Consequences of Selective Reporting Bias in Education Research

Image
Researcher in library on laptop

Selective reporting is a critical concern in the scientific literature. Imagine if a study only reported on the positive effects of an educational intervention, while hiding negative or inconclusive results. This bias would give others an inaccurate understanding of the intervention’s effectiveness. This problem is especially salient in meta-analyses that combine quantitative results across many studies. Meta-analytic conclusions may appear comprehensive but can be biased due to selective reporting in the scientific literature reviewed.

The project’s methods and tools will help applied meta-analysts diagnose and adjust for selective reporting bias, while addressing major limitations of related existing methods and empirically examining the consequences of these biases in education research.

Our project aims to develop new methods and tools for identifying and adjusting for selective reporting in modern meta-analyses.
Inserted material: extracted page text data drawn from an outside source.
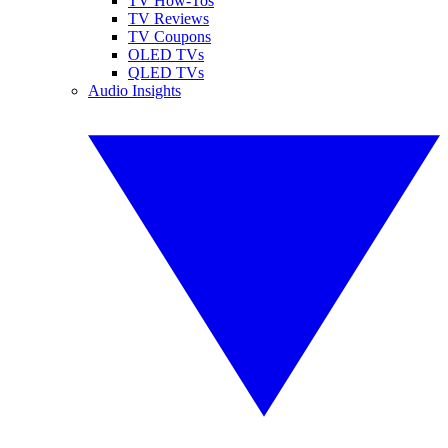
TV How-Tos
TV Reviews
TV Coupons
OLED TVs
QLED TVs
Audio Insights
Related existing methods are insufficient; they traditionally assume that selective reporting only occurs at the study level, such as deciding to not submit an entire study for publication. But selective reporting can also occur at the outcome level, such as publishing a study but reporting on only the outcomes with positive effects.
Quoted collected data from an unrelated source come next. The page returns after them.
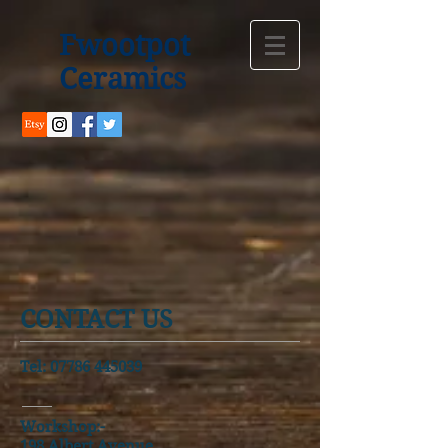
Fwootpot
Ceramics
CONTACT US
Tel:
07786 445039
Workshop:-
198 Albert Avenue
Our project will modify a promising technical approach called selection models to address both types of selective reporting. Another technical approach called robust variance estimation will account for the complex statistical issues that arise when a study includes multiple outcomes, which is a widespread occurrence.

Our project will also:

  • Conduct simulation studies to assess the new methods’ performance across a range of plausible meta-analytic scenarios;
  • Develop software tools for applied meta-analysts to use the new methods in the statistical software R; and
  • Empirically evaluate the consequences of selective reporting in education research by reanalyzing data from prior meta-analyses.

Overall, our project’s methods and tools will help applied meta-analysts diagnose and adjust for selective reporting bias, while addressing major limitations of existing methods. These resources can help promote more rigorous evaluations of evidence in meta-analyses, ultimately supporting improvement in decision making in education.